Sharing & roles
Access to a workspace is controlled by two things: its share scope (who can reach it at all) and each member’s role (what they can do).
Share scope
Section titled “Share scope”A workspace is one of:
- Private - only explicit members can open it.
- Org - any signed-in member of the same organization can open it (as a viewer).
- Public - anyone with the link can open it (as a viewer).
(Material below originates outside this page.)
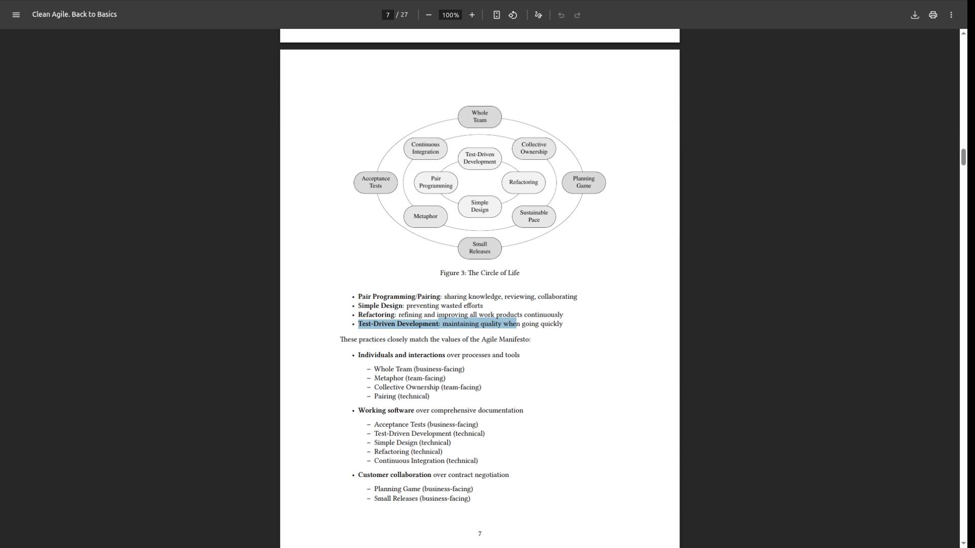
# Scroll back up to page 5's Iron Cross adjustments list and Figure 2.
pyautogui.scroll(-4, 479, 288)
Non-members never learn a private workspace exists - the API returns “not found” rather than “forbidden”. Interview-mode workspaces cannot be made public.
| Role | Can do |
|---|---|
| owner | Everything: delete the workspace, change share scope, transfer to another org, plus all admin abilities. One owner per workspace. |
| admin | Edit workspace settings, manage the interview lifecycle, apply problems, view rubric and all test cases. |
| interviewer | Author the problem, start/end interviews, apply a problem, see the rubric, hidden tests, recordings, and scoring. |
| editor | Read/write collaborator: edit files, use the terminal, run code. Sees only public test cases, never the rubric. |
| candidate | Interview-mode participant: edit, run, see the prompt and public/own tests. Never sees the rubric, hidden tests, or scores. Loses access when the interview ends. |
| viewer | Read-only: sees live edits and terminal output, but cannot edit, type in the terminal, run code, or join video. |
Candidate lockout
Section titled “Candidate lockout”When an interviewer ends an interview, candidates immediately lose access - their live editing, terminal, and run connections are disconnected, and they can no longer open the workspace. An owner or admin can reopen the interview to restore access. See Running an interview.
Roles vs scope
Section titled “Roles vs scope”Role always wins over scope: an explicit member uses their assigned role, even on a public workspace. Scope only governs what a non-member gets - and a non-member is always a viewer at most.